By Dan Stinton
A runner from Colorado certainly has a tale to tell after he was attacked by a young male cougar on Monday. The incident happened at Horsetooth Mountain Open Space on a mountain trail in the north of the state.
The victim heard something move behind him and as he turned, the mountain lion pounced on him, biting his hands and face. In what must have been a terrifying moment, he managed to fight back and ended up killing the lion in self-defence, believed to be by suffocation.
Having sustained serious injuries, the runner then made his way to the local hospital. A state official said “The runner did everything he could to save his life. In the event of a lion attack you need to do anything in your power to fight back just as this gentleman did.”
Mountain lion attacks are rare. The Colorado Parks and Wildlife (CPW) official statement says there have been three fatalities and sixteen injuries due to cougar attacks since 1990. The statement also provides advice on what to do if you’re faced with such a situation, including staying calm and trying not to run as this “may stimulate a lion’s instinct to chase and attack. Face the lion and stand upright.”
It is thought that the age of the lion (less than a year) meant that he would still be learning to hunt and wouldn’t necessarily know to avoid humans. Had this been a fully grown lion, the outcome may have been very different.

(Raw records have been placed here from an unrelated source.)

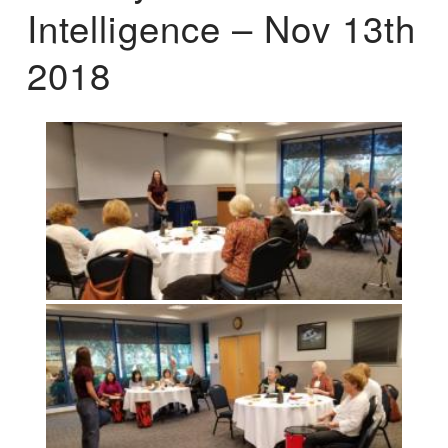
Intelligence – Nov 13th
2018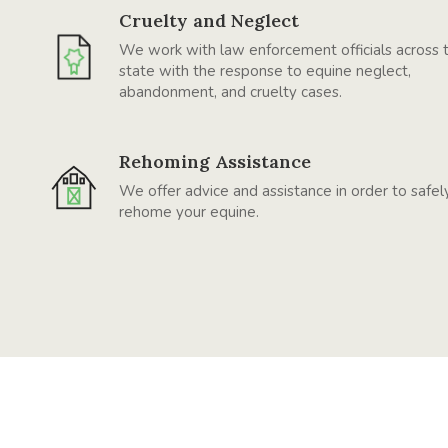
Cruelty and Neglect
We work with law enforcement officials across 
state with the response to equine neglect,
abandonment, and cruelty cases.
Rehoming Assistance
We offer advice and assistance in order to safel
rehome your equine.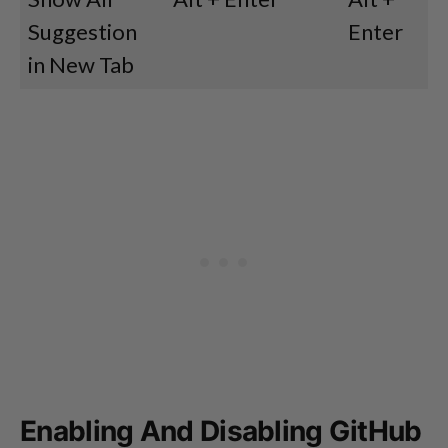
Suggestion
Enter
in New Tab
Enabling And Disabling GitHub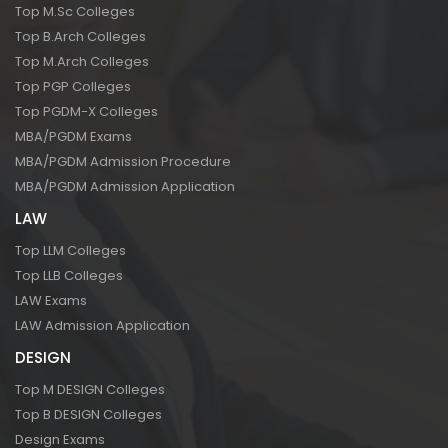
Top M.Sc Colleges
Top B.Arch Colleges
Top M.Arch Colleges
Top PGP Colleges
Top PGDM-X Colleges
MBA/PGDM Exams
MBA/PGDM Admission Procedure
MBA/PGDM Admission Application
LAW
Top LLM Colleges
Top LLB Colleges
LAW Exams
LAW Admission Application
DESIGN
Top M DESIGN Colleges
Top B DESIGN Colleges
Design Exams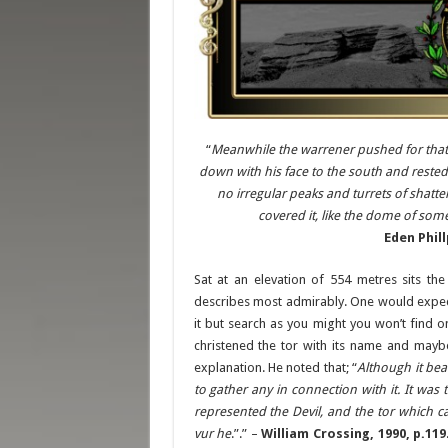
“
Meanwhile the warrener pushed for that d
down with his face to the south and rested 
no irregular peaks and turrets of shatter
covered it, like the dome of som
Eden Phill
Sat at an elevation of 554 metres sits th
describes most admirably. One would expect
it but search as you might you won’t find
christened the tor with its name and mayb
explanation. He noted that; “
Although it bea
to gather any in connection with it. It wa
represented the Devil, and the tor which 
vur he
.”.” –
William Crossing, 1990, p.119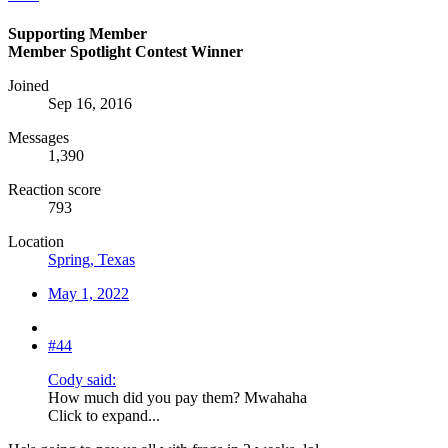
Supporting Member
Member Spotlight Contest Winner
Joined
Sep 16, 2016
Messages
1,390
Reaction score
793
Location
Spring, Texas
May 1, 2022
#44
Cody said:
How much did you pay them? Mwahaha
Click to expand...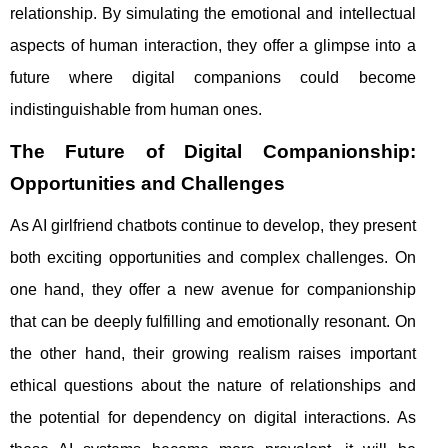
relationship. By simulating the emotional and intellectual
aspects of human interaction, they offer a glimpse into a
future where digital companions could become
indistinguishable from human ones.
The Future of Digital Companionship:
Opportunities and Challenges
As AI girlfriend chatbots continue to develop, they present
both exciting opportunities and complex challenges. On
one hand, they offer a new avenue for companionship
that can be deeply fulfilling and emotionally resonant. On
the other hand, their growing realism raises important
ethical questions about the nature of relationships and
the potential for dependency on digital interactions. As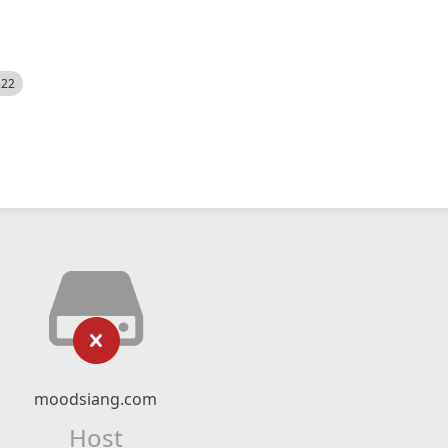
522
moodsiang.com
Host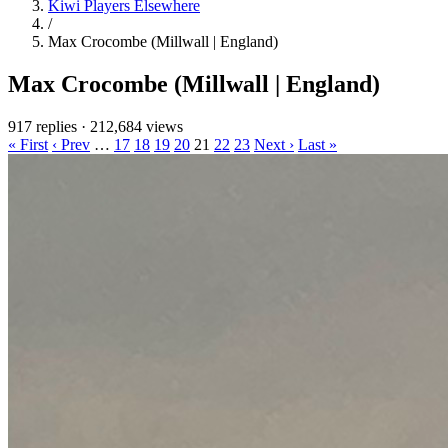
Kiwi Players Elsewhere
/
Max Crocombe (Millwall | England)
Max Crocombe (Millwall | England)
917 replies
·
212,684 views
« First
‹ Prev
…
17
18
19
20
21
22
23
Next ›
Last »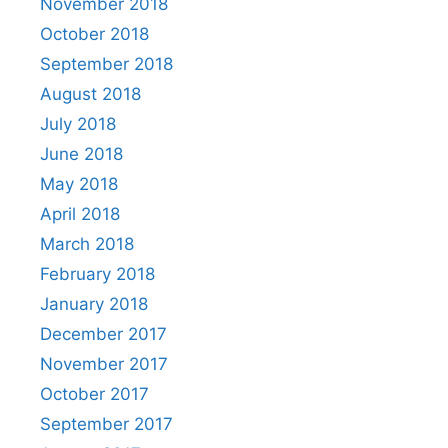
November 2018
October 2018
September 2018
August 2018
July 2018
June 2018
May 2018
April 2018
March 2018
February 2018
January 2018
December 2017
November 2017
October 2017
September 2017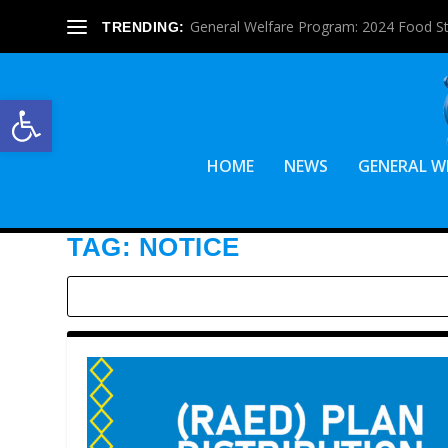
General Welfare Program: 2024 Food S
TRENDING:
Open toolbar
HOME
NEWS
GENERAL W
TAG:
NOTICE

Not trying to make light of a terrifying situation, but if ever there was a moment your heart rate monitor is going to reach maximum levels, this was definitely it.
If you’re likely to be in such areas it’s always best to do some research on the type of wildlife you could encounter and what to do if faced with, for example, a bear or cougar. A slightly different approach may be needed depending upon the animal and how they’re reacting, but the overriding advice appears to be stay calm.
In any event, it’s always wise, especially when running alone, to at least use a tracking app so that someone knows your location and let them know when you’re planning to be back in case anything goes wrong.
Here in the UK, one of the most common encounters is being leapt upon by someone else’s dog. The owner usually says “He won’t bite mate, he’s fine”, no matter how much they’re snarling and clambering up your leg. Personally, my most wild encounter has been avoiding a terrified badger, but we welcome readers to share stories of encounters with wildlife during their trail running.